Senza ampliare il tema oltre quanto strettamente attinente al caso concreto, risulta, dunque, alla luce di quanto sopra, che tutti gli indici indica nella sentenza impugnata siano elementi correttamente evidenziati dal giudice di merito per negare la possibilità di sussumere il fatto oggetto di esame nell’ipotesi disciplinata dall’art.131-bis cod. pen. (cfr. p. 2).
2.2. In ordine, poi, al secondo motivo eccepito, deve essere osservato come la decisione impugnata risulti sorretta da conferente apparato
argomentativo (cfr. p. 2), di pieno rispetto della previsione normativa quanto all’effettuata determinazione del trattamento sanzionatorio.
Una specifica e dettagliata motivazione in merito ai criteri seguiti dal giudice nella determinazione della pena, infatti, si richiede solo nel caso in cui la
sanzione sia quantificata in misura prossima al massimo edittale o comunque superiore alla media, risultando insindacabile, in quanto riservata al giudice di
merito, la scelta implicitamente basata sui criteri di cui all’art. 133 cod. pen. d irrogare – come disposto nel caso di specie – una pena in misura media o
prossima al minimo edittale (così, tra le altre: Sez. 2, n. 36104 del 27/04/2017,
COGNOME Rv. 271243-01; Sez. 4, n. 27959 del 18/06/2013, COGNOME Rv. 258356-
01; Sez. 2, n. 28852 del 08/05/2013, COGNOME, Rv. 256464-01; Sez. 4, n. 21294
del 20/03/2013, COGNOME, Rv. 256197-01).
2.3. Priva di ogni pregio, infine, è anche la censura inerente alla mancata concessione della circostanza attenuante prevista dall’art. 62 n. 4 cod. pen.,
trattandosi di motivo nuovo, non dedotto con il precedente appello, e perciò non sottoponibile al vaglio del presente giudizio di legittimità, dovendo trovare
applicazione il principio, reiteratamente affermato da questa Suprema Corte, per cui non sono deducibili con il ricorso per cassazione questioni che non abbiano costituito oggetto di motivi di gravame, dovendosi evitare il rischio che in sede di legittimità sia annullato il provvedimento impugnato con riferimento ad un punto della decisione rispetto al quale si configura “a priori” un inevitabile difetto motivazione per essere stato intenzionalmente sottratto alla cognizione del giudice di appello (così, tra le altre: Sez. 2, n. 29707 del 08/03/2017, COGNOME, Rv. 270316-01; Sez. 2, n. 13826 del 17/02/2017, Bolognese, Rv. 269745-01).

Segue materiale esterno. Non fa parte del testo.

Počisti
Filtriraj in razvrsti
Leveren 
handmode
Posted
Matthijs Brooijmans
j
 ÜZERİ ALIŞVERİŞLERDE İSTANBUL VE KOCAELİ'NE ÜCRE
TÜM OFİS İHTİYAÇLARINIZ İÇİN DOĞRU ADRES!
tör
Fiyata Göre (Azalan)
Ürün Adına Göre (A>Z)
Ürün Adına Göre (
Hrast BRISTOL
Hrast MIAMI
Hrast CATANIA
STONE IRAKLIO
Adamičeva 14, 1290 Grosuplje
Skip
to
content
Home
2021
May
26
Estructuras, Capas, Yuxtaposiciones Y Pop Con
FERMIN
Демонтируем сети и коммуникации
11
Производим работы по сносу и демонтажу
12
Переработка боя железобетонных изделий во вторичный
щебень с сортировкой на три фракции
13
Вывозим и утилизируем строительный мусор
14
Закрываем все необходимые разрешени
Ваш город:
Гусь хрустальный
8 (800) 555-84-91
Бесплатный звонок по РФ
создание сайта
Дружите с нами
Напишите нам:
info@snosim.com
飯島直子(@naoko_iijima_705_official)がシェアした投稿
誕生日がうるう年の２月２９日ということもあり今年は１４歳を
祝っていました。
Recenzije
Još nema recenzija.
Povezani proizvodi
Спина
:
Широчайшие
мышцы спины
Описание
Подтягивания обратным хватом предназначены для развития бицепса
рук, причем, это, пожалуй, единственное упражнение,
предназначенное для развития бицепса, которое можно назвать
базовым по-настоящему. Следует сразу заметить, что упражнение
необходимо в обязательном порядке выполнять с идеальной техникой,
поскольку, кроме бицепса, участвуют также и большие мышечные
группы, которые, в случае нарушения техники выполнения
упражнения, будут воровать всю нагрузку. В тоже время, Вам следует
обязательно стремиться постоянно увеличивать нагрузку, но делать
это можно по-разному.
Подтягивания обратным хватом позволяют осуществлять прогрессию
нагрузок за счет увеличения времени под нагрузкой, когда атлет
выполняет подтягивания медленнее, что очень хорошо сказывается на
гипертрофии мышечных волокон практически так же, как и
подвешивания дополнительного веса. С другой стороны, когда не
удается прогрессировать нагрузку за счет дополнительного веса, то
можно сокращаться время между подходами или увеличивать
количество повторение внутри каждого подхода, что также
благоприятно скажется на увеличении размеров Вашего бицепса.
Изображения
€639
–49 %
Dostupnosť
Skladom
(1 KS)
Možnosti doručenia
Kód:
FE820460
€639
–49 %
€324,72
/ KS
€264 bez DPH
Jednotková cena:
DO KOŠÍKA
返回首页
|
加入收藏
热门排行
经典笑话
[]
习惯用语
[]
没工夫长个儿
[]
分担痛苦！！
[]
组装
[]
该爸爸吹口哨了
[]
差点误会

All’inammissibilità del ricorso segue, per legge, la condanna del ricorrente al pagamento delle spese processuali ed alla somma di euro 3.000,00 in favore della Cassa delle ammende, non ravvisandosi ragioni di esonero (Corte Cost., sent. n. 186/2000).
P. Q. M.
Dichiara inammissibile il ricorso e condanna il ricorrente al pagamento delle spese processuali e della somma di euro 3.000,00 in favore della Cassa delle ammende.